*** DATA PROVIDED ***

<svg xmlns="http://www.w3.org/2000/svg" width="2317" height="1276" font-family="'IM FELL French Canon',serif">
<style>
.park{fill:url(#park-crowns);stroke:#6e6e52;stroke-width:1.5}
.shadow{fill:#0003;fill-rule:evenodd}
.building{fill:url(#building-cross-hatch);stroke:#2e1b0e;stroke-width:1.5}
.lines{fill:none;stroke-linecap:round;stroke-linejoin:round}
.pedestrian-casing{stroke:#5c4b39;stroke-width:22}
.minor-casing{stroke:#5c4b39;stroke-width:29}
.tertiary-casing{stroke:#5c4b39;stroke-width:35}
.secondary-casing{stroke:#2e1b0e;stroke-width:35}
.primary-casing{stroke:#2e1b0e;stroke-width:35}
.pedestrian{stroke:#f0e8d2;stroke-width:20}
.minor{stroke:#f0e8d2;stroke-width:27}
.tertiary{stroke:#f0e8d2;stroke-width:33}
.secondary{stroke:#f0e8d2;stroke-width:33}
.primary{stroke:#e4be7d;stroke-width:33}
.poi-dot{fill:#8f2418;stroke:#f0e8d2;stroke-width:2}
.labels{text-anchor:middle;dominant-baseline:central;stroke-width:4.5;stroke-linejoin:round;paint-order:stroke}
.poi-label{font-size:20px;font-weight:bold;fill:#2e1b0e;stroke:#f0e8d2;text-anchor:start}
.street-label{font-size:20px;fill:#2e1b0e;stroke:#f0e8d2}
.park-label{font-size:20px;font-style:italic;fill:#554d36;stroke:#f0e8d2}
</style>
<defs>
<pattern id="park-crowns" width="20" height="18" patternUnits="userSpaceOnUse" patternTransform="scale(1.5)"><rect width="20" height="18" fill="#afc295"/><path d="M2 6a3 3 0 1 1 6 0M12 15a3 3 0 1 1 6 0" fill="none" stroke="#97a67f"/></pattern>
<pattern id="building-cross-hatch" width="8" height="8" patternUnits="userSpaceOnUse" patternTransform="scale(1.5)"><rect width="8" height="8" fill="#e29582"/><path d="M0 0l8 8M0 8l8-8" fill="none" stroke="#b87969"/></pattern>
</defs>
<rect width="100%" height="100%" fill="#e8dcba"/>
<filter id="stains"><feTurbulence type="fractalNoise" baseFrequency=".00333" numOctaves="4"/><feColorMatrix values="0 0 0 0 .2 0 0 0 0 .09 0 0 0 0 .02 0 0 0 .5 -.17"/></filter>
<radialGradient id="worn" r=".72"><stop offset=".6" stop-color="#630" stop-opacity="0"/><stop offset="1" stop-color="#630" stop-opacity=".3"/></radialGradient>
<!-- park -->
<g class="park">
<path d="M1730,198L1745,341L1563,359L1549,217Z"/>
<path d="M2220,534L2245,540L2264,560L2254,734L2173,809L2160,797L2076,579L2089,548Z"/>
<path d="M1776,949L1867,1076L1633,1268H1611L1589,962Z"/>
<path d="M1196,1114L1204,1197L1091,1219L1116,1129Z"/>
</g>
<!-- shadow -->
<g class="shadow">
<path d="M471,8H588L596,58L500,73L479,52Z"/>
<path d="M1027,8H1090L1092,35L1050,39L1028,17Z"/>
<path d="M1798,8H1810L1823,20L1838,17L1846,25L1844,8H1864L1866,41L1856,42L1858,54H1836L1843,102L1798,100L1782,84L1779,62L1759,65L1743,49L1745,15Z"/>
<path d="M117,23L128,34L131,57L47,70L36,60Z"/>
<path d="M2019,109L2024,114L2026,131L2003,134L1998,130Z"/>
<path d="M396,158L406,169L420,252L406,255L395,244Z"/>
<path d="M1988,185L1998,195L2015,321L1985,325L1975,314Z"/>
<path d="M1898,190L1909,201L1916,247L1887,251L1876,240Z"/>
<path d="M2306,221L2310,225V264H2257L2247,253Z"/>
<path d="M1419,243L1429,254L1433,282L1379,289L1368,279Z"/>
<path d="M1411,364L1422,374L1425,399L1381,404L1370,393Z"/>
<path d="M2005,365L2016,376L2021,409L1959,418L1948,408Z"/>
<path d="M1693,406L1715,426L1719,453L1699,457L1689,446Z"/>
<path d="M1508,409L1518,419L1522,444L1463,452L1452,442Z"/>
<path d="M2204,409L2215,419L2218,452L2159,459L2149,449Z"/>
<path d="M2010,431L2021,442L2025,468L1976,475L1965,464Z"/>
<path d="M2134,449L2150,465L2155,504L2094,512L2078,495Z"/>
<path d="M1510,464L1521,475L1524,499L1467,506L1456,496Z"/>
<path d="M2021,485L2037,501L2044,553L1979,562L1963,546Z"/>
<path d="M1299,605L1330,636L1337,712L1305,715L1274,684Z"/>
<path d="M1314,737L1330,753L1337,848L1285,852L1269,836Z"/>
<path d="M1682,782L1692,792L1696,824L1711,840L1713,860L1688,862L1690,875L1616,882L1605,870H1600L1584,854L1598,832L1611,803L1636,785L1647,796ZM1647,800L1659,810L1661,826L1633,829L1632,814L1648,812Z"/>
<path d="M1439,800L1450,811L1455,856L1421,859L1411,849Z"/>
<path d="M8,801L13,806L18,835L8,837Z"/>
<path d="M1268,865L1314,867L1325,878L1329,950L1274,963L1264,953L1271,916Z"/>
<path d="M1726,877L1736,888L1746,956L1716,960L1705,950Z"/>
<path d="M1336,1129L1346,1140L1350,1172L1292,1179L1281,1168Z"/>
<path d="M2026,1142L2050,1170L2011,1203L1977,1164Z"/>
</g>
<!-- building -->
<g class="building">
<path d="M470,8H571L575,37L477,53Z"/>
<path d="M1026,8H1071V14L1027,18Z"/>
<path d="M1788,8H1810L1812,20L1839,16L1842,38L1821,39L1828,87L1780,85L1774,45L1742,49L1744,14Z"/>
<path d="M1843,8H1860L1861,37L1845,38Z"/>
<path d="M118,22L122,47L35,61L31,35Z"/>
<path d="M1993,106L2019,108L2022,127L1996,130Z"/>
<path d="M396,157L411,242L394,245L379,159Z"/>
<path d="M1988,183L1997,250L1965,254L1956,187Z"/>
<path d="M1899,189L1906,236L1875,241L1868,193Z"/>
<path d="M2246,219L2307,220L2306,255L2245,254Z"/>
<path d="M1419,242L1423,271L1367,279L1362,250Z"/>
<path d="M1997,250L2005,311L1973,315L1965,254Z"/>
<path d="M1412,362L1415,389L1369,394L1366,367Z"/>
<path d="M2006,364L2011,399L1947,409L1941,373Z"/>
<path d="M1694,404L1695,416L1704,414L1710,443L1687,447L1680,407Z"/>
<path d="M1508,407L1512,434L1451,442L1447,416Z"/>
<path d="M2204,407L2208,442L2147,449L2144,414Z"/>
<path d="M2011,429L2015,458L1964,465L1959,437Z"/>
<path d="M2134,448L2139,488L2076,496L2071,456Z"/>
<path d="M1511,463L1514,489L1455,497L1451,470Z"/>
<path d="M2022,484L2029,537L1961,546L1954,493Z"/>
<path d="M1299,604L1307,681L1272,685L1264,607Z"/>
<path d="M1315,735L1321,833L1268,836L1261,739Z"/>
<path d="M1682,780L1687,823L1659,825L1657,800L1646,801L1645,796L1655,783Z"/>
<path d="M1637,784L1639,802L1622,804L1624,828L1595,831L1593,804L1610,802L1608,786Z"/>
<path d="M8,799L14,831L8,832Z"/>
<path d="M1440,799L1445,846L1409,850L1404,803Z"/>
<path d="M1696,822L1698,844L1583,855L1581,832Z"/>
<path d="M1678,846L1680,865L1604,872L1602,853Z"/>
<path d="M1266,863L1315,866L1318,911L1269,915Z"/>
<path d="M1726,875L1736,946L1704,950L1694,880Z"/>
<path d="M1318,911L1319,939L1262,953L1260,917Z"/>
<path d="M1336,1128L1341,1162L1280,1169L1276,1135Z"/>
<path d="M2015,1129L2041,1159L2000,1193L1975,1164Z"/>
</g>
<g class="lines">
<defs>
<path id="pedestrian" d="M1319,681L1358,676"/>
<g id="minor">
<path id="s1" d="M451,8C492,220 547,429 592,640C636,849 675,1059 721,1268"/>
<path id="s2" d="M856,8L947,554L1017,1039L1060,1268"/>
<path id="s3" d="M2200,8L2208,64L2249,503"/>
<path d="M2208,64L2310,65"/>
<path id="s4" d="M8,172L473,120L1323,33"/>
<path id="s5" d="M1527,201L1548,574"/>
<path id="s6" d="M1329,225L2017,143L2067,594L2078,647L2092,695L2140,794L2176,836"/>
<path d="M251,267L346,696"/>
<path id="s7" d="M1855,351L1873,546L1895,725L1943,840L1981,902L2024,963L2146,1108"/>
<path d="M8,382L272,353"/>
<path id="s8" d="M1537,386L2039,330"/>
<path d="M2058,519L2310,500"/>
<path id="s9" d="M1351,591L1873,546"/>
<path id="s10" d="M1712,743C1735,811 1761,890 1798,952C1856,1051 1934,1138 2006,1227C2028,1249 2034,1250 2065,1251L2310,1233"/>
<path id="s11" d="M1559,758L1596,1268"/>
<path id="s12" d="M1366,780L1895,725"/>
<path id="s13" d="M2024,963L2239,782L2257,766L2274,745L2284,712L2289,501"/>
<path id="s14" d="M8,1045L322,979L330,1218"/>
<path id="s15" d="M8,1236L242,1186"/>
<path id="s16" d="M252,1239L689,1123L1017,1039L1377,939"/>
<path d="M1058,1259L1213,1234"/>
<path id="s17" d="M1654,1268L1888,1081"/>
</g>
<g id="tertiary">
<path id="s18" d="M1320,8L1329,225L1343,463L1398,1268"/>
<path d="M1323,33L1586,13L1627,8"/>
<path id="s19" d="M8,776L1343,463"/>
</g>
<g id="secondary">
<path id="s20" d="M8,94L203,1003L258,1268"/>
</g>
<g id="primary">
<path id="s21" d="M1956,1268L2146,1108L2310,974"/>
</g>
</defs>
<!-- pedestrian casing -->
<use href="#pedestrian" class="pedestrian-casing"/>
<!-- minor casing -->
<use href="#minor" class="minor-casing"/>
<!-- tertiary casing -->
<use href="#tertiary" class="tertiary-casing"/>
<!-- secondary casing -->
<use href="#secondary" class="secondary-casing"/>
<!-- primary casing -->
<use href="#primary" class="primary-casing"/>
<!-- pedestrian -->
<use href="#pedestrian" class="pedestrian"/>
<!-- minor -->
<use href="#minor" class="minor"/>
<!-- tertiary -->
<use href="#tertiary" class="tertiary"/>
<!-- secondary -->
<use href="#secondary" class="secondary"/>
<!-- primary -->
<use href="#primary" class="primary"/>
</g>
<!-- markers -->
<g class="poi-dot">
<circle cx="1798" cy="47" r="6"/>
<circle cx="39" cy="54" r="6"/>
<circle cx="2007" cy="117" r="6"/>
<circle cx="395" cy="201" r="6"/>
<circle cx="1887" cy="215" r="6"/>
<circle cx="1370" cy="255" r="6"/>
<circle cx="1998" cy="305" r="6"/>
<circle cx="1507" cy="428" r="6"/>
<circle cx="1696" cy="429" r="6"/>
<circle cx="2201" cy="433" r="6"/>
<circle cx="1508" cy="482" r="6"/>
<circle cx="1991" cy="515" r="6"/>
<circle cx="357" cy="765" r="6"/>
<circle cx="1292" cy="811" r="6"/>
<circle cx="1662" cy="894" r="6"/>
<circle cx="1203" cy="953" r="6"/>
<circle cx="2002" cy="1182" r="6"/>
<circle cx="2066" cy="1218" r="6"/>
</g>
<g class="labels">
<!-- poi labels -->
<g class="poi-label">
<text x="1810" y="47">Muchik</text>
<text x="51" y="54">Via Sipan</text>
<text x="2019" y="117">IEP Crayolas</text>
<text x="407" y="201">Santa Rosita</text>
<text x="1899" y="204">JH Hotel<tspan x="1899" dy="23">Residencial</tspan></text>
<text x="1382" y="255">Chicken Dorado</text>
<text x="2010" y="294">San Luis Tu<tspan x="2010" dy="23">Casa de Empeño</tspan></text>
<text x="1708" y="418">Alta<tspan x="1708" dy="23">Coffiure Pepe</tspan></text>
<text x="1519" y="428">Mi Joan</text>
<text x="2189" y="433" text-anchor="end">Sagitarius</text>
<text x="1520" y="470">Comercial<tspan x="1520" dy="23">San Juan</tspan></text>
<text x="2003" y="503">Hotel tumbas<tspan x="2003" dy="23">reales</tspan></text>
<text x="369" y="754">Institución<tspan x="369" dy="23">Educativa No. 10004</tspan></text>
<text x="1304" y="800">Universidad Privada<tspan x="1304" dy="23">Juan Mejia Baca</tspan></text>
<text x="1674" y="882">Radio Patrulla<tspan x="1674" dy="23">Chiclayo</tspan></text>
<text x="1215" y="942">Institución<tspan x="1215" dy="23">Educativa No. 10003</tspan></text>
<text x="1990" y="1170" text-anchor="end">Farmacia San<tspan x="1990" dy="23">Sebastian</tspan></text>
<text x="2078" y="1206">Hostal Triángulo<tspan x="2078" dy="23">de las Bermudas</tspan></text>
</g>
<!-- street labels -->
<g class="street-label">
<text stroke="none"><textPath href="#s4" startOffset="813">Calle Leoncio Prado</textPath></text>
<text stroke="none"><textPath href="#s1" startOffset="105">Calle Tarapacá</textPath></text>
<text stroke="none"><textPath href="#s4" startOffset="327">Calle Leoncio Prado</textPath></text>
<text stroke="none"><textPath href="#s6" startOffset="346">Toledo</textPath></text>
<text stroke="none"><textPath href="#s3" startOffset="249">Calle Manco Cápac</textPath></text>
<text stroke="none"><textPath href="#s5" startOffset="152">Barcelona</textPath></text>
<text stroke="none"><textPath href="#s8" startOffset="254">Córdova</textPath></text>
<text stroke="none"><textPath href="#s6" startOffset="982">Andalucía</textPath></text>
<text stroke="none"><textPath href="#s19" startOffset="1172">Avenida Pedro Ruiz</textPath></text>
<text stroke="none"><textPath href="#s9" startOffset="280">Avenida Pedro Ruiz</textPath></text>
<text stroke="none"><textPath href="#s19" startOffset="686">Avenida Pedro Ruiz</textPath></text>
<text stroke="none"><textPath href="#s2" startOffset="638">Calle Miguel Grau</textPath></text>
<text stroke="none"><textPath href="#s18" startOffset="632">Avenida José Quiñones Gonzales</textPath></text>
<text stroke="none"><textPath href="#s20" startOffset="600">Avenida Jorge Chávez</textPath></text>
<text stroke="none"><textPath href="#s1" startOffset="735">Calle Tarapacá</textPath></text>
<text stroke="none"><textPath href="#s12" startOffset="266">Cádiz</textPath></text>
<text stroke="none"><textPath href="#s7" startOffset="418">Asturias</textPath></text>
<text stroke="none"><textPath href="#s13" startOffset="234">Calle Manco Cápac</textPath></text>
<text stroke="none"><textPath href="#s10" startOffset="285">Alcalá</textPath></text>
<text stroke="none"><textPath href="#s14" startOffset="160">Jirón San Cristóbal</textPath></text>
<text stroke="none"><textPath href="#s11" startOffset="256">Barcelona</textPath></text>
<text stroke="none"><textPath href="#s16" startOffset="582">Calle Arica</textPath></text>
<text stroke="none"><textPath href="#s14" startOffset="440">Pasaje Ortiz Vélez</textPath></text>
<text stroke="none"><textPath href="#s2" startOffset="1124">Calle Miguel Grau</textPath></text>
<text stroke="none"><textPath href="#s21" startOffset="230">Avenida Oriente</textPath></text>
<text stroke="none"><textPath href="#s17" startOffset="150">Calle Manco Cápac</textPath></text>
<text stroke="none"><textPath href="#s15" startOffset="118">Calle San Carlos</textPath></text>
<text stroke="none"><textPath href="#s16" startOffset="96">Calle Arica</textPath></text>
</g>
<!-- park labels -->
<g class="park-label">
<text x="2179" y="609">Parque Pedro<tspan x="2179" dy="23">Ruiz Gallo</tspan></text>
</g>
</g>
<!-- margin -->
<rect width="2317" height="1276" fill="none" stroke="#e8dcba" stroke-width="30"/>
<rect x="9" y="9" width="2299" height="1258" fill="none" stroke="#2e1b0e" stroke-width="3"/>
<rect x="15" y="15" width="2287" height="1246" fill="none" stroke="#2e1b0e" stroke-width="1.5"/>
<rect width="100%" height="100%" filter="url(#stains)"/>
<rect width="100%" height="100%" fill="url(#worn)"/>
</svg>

***

WORK REQUIRED: From the entries, count the lines that hold the string "crowns". Nothing but the number is needed.

ANSWER SPACE: 2